Sometimes that "NO" is to avoid doing something that will harm users. Sometimes it's to avoid wasting time tasks that don't fit with our core values, time that could be spent in better ways. For example, we were able to quickly discard using AI as part of the student interaction because of one of our core values: to support our existing, best-in-class, instructor-led training, not replace it. Spending time on AI chatter bots to make the same, shitty, canned-called-response-convo app that every other company is making in the space would distract from... literally anything. Literally anything would be a better use of my time :)
How we've incorporated VR into our operations is a big part of why I don't really believe in this whole "but VR doesn't have a killer app" argument, especially when it comes from people who also talk about not liking the idea of being in VR for several hours at a time. We are not out to replace our instructor-led training with an VR/AI/ML/WTF/BBQ chatter bot system. We use VR as an enhancement of our existing offerings.

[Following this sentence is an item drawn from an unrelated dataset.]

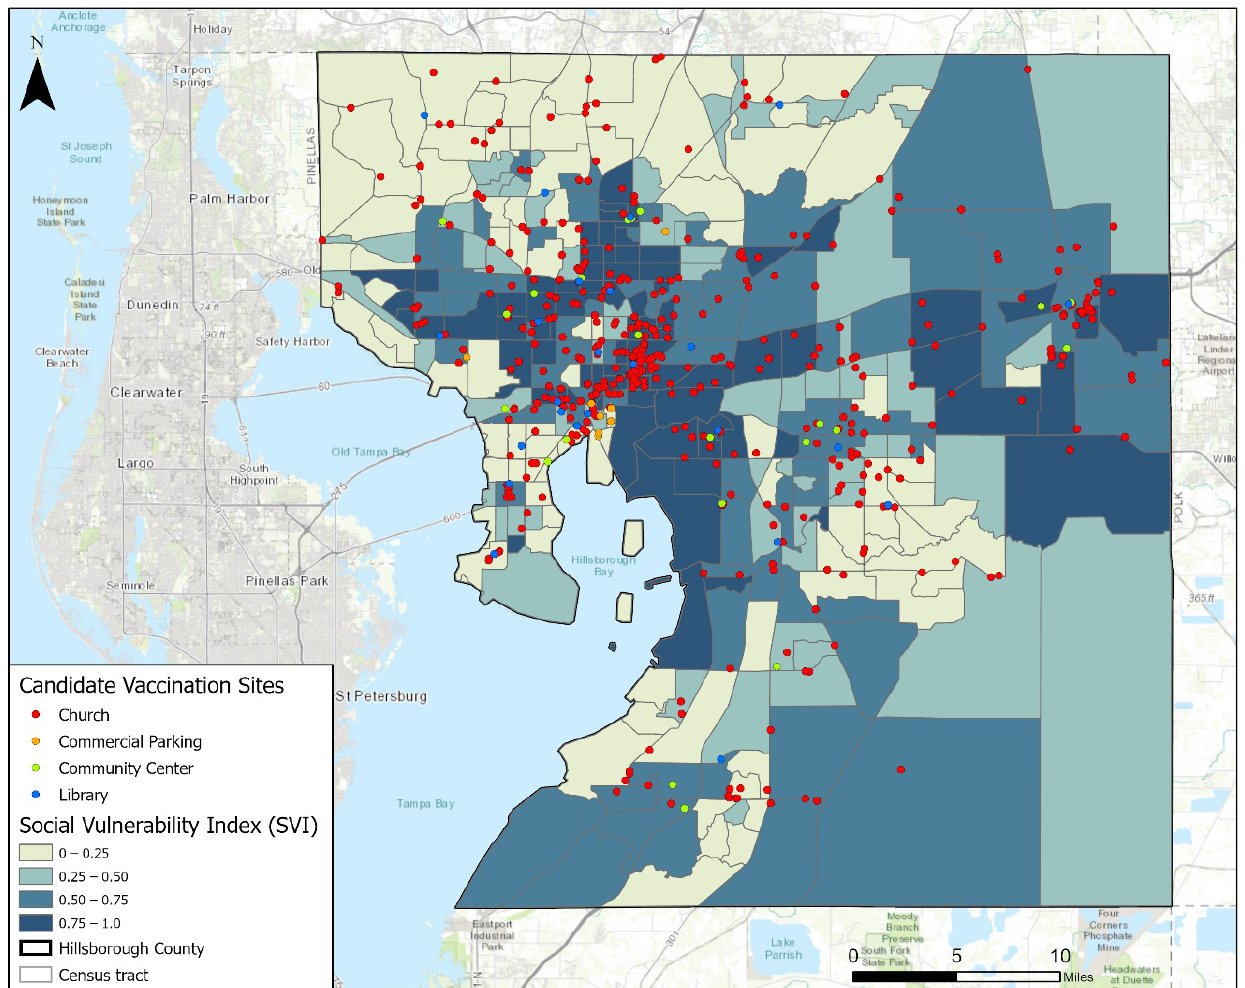
Figure 2. Candidate vaccination sites in Hillsborough County, Florida.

Incidentally, that makes it a lot easier from a business perspective, too. People already buy our services and we're not trying to get them to buy a new one. Our VR tools make us more competitive in our market. We get to establish VR as a norm in in-person language training, and we get to set the tone for what that means.
Anyway, this is getting a lot longer than I expected it to. I could talk at length about why VR is so important to language learning. But I should probably get back to working on it, instead.

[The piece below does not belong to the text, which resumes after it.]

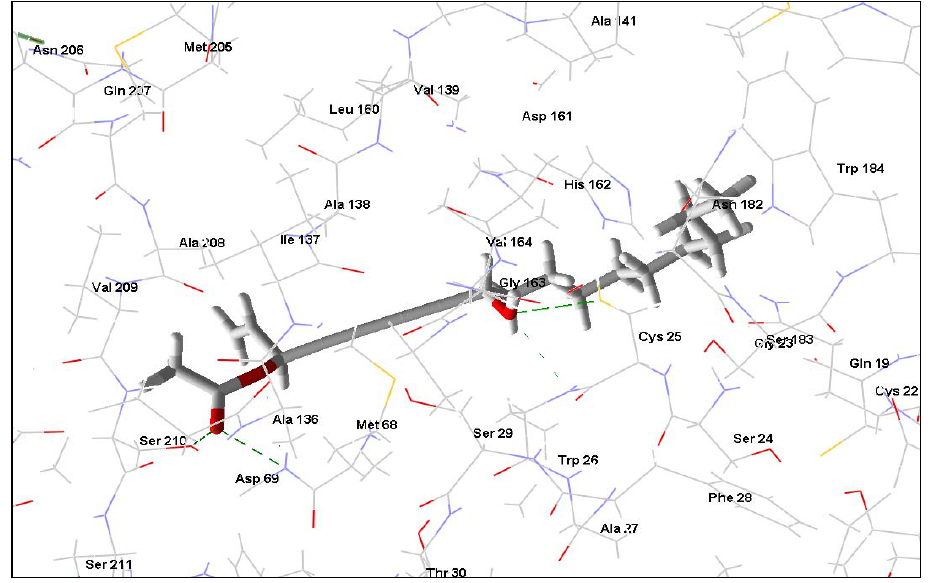
Figure 4. 8-Hydroxylheptadeca-4,6-diyn-3-yl acetate interacting with rhodesain’s active site residues. Hydrogen bonding interactions are shown as green dashed lines.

Agreed and even when you can get the interpupillary distance correct you can still get peripheral blurring and sometimes have to adjust the headset constantly to make sure that you're looking straight on.
FoV is also a big deal that a lot of people tend to overlook, most of the commercial offerings only have around 100° whereas humans have about a 200° FOv. It's like I'm constantly playing a submarine periscope simulator.
The FOV for regular FPS games is often less than 100deg, so you get more camera view than a typical monitor, it's just that you can't see anything outside of that so it feels boxed in. I would liken it to playing a game in the dark.
I agree about the movement. I have a lot of fun playing on my quest 2. Fortunately I don’t have any problem with motion sickness so i can turn on joystick movement because it’s better to me than the teleporting but still kind of weird.
One cool thing I’m looking forward to is house scale be games. I’m perfectly fine with the constraints those impose due to being able to just walk around
> Focus... Again, nobody cares.
That’s just not true. Having a single fixed focal distance was super jarring when I’ve tried VR. But normal people won’t complain about that. They’ll just say “looks weird.”
Personally, the problem it needs to solve is figuring out how to let me virtually move without physically moving, while not making it awkward and also not getting me motion sick. So far, that problem still feels fundamental.